Nous sommes ce que nous abritons et consentons à partager au large de l'amour, jour après jour.
La vraie joie prend par surprise,
elle surgit moins de ce que l'on prévoit
que de la réponse que l'on offre à ce qui arrive.
Aux matins pluvieux comme aux matins heureux,
aux heures tragiques comme aux heures magiques,
il n'y a d'autre bonheur que celui de répondre présent.
Alors, vient le souffle de rester debout
et cette douceur du lointain quand on ouvre les mains
pour accueillir ce qui aujourd'hui sera pain.
Quatre lettres incandescentes, à peine une trace, pour raconter l'ombilic de la vie, l'origine du souffle qui porte le cri du nouveau né et recueille l'agonie du mourant
Cherche encore
va devant
passe les vallons
foule l'herbe des champs
enjambe l'horizon
épouse le vent
et tu verras
que chaque pas
est une moisson
(p. 73)
Ce n'est pas du dernier Jour dont il faut nous occuper - c'est l'affaire de Dieu -, mais de l'avant-dernier, de tous les avant-derniers, en veillant à ne pas perdre cœur, mais à rester vivants, solidaires et responsables les uns des autres. Kafka n'a-t-il pas dit : "Le Messie ne viendra que lorsqu'il ne sera plus nécessaire, il ne viendra pas au dernier jour, mais le jour d'après"? Nous aimerions que Dieu s'occupe de tout et nous apprenons qu'il n'est Dieu que lorsque nous le laissons vivre en nous et à travers nous !

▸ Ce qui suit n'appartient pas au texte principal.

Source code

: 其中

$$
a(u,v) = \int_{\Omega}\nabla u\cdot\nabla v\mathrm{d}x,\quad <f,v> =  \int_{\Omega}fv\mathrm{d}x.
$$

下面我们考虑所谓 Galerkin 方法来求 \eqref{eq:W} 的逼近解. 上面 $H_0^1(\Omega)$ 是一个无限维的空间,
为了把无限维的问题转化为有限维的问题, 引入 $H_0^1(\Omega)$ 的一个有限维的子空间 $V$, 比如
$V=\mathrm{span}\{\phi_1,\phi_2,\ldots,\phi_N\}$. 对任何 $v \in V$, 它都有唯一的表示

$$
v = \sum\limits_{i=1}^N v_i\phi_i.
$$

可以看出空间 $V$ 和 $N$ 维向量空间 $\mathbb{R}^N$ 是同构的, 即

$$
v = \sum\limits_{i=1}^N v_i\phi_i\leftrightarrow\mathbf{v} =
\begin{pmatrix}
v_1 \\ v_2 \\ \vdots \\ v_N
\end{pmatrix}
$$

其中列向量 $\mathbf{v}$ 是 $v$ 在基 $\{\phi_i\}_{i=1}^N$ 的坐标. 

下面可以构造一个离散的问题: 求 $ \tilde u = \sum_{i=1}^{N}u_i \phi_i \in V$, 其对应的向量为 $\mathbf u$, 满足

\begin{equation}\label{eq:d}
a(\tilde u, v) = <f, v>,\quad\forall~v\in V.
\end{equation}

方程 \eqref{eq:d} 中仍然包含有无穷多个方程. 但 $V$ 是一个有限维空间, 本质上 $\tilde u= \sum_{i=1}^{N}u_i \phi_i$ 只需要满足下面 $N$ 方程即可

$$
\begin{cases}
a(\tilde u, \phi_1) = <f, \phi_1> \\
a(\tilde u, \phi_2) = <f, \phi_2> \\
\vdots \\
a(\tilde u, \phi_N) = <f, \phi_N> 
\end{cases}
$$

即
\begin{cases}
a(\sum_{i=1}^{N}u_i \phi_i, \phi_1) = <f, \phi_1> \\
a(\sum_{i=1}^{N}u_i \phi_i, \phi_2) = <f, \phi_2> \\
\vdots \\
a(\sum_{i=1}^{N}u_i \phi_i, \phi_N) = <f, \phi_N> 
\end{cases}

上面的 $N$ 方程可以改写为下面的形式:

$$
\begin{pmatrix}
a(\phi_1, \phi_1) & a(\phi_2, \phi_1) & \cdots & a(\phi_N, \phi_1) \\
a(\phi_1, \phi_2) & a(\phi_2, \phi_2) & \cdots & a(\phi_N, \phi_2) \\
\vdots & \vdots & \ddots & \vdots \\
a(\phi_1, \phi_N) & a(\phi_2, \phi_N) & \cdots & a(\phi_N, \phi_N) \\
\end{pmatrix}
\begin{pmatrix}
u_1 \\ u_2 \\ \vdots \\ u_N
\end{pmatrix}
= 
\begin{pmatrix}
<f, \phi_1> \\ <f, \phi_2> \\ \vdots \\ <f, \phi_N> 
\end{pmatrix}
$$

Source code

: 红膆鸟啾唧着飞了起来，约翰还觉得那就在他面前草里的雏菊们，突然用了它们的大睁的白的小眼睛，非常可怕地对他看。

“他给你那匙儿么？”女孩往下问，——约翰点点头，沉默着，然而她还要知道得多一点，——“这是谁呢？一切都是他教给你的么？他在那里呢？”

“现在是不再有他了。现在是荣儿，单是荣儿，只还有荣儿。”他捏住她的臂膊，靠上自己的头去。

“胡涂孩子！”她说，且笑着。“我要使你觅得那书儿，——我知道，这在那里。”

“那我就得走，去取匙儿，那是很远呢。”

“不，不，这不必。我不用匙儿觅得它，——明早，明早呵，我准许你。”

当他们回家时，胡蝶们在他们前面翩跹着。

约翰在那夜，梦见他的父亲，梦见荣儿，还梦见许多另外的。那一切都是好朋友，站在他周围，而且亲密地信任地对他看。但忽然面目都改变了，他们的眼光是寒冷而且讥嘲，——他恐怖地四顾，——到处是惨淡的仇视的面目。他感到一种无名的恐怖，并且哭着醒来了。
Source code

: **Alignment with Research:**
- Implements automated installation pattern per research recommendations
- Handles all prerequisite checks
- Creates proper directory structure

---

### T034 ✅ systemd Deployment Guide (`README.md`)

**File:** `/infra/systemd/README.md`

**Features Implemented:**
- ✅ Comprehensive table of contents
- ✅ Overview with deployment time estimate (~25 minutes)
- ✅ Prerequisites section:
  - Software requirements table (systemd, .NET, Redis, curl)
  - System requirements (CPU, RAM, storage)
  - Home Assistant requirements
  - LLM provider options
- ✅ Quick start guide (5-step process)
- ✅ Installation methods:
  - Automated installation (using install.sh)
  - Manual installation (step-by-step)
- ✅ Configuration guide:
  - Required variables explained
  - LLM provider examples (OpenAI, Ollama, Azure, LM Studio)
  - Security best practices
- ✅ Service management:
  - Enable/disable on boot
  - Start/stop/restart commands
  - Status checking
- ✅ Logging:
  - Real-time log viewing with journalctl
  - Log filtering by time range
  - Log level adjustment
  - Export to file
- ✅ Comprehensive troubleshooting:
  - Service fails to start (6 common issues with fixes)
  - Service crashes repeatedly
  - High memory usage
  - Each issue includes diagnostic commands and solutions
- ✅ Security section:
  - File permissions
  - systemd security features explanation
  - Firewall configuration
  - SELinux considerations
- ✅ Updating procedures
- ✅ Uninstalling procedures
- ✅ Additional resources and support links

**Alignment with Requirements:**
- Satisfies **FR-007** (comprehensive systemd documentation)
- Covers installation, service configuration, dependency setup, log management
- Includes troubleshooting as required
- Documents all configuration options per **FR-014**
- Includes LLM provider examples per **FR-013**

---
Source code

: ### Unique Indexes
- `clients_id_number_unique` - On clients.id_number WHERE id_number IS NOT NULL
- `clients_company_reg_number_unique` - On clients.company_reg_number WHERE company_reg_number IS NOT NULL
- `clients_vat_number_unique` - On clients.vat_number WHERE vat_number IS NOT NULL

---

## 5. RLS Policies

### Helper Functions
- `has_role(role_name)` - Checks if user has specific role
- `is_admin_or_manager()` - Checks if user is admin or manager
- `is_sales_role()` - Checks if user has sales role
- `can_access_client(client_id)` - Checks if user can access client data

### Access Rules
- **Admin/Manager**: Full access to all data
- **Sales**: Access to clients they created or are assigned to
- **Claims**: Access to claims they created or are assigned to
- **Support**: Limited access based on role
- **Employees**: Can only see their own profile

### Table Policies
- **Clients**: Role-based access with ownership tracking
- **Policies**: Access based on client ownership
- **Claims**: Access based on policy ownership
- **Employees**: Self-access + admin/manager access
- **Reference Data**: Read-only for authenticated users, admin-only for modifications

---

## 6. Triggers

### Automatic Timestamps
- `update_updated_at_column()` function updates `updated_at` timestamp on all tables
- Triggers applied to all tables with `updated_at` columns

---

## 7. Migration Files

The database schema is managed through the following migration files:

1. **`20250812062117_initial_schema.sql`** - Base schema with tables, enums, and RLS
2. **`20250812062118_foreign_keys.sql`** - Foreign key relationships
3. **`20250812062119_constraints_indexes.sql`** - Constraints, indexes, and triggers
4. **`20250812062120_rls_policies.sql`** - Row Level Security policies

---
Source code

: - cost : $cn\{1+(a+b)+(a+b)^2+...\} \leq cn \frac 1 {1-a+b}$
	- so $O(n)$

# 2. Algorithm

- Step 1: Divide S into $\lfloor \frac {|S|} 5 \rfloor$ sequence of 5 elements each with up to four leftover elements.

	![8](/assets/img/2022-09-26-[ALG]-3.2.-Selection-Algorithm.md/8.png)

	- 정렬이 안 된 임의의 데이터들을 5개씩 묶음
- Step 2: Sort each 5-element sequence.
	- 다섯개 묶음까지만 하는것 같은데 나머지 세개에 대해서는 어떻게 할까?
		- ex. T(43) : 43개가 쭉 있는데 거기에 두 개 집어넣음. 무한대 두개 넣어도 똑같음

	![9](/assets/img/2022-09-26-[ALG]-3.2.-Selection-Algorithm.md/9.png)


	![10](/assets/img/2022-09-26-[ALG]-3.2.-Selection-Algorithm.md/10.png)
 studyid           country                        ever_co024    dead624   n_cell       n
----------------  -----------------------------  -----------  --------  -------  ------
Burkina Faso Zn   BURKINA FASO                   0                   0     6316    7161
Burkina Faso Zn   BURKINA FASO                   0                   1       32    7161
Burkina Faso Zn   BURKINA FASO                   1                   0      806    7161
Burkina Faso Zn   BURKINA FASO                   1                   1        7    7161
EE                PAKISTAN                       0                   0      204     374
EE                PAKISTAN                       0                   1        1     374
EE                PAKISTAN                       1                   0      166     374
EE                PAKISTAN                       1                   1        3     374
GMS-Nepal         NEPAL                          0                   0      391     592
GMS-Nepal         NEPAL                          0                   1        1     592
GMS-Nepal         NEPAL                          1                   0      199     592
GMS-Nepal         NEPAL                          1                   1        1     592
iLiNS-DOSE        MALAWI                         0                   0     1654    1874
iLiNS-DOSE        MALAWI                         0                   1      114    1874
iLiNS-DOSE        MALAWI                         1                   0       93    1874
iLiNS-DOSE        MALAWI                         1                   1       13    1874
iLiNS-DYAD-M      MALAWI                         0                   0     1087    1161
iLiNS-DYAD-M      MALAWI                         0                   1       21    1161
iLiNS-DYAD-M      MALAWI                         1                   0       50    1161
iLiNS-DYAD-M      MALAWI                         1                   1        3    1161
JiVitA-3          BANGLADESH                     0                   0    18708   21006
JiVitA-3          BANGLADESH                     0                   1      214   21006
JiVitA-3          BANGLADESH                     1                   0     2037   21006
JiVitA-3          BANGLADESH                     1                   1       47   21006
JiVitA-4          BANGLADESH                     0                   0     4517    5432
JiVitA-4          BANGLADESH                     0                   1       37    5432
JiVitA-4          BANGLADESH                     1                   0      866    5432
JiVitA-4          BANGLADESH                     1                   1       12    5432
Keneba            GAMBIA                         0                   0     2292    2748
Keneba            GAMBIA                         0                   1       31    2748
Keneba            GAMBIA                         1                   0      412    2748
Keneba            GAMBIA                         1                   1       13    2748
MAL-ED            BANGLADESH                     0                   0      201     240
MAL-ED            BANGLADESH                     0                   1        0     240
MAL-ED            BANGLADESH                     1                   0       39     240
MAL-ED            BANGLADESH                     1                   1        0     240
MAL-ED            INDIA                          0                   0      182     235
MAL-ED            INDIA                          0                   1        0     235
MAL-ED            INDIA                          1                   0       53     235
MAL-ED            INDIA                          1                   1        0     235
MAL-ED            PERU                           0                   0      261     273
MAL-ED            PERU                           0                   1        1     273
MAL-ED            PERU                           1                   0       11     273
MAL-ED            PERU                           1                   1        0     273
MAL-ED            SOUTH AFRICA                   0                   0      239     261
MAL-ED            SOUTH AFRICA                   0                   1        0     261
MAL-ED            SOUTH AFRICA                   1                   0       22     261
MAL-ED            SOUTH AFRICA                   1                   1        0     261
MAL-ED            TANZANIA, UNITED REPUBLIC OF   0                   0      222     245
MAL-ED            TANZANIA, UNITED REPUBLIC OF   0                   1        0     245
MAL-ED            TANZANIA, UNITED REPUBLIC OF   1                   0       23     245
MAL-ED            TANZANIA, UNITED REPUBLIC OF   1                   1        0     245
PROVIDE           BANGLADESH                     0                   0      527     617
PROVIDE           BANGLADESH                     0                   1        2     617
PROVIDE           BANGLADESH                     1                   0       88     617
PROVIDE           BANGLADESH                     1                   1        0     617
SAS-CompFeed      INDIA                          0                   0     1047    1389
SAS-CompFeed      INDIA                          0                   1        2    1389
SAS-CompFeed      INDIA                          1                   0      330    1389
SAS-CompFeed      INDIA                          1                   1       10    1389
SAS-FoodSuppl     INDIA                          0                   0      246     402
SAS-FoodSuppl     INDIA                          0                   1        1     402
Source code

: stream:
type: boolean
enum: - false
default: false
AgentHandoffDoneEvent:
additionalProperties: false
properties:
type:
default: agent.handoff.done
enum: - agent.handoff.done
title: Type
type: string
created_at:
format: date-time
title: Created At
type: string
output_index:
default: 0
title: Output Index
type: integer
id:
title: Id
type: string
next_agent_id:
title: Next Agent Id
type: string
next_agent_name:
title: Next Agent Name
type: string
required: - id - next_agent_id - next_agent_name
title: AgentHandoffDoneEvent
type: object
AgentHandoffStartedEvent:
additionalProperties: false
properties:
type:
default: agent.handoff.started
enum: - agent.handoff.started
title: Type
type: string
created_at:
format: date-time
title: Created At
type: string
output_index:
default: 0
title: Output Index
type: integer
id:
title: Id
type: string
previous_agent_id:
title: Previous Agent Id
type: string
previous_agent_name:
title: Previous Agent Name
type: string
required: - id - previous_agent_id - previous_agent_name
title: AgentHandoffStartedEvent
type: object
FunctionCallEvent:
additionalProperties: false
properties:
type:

Pourquoi toujours en nous cette résistance à croire que la présence de Dieu au monde n'est pas la fulgurance d'un pouvoir mais la persévérance d'un amour?
Nous sommes des êtres de désir,
en quête d'un visage
qui devienne pour nous paysage,
vallée ou colline, clairière ou sentier,
aux senteurs des sillons
aux couleurs des saisons.
Nous sommes des êtres de rencontre,
créés pour la relation,
bâtis dès l'origine en "je" et en "tu",
inspirés par cet entre-deux
qui n'en finit pas de nous questionner.
C'est la tendresse qui parle à la colère pour y glisser une autre lumière.
La grâce n'est rien sans l'homme qui ose la recevoir.
Si Dieu existe, c’est assurément comme question, du côté de la question, celle qui empêche la vie de s’effondrer sur elle-même. Si Dieu existe, il ne peut être que du côté de l’in-quiétude, dans le point d’interrogation qui nous déloge d’un trop-plein d’assurance ou de somnolence et inquiète notre responsabilité pour le monde et pour autrui.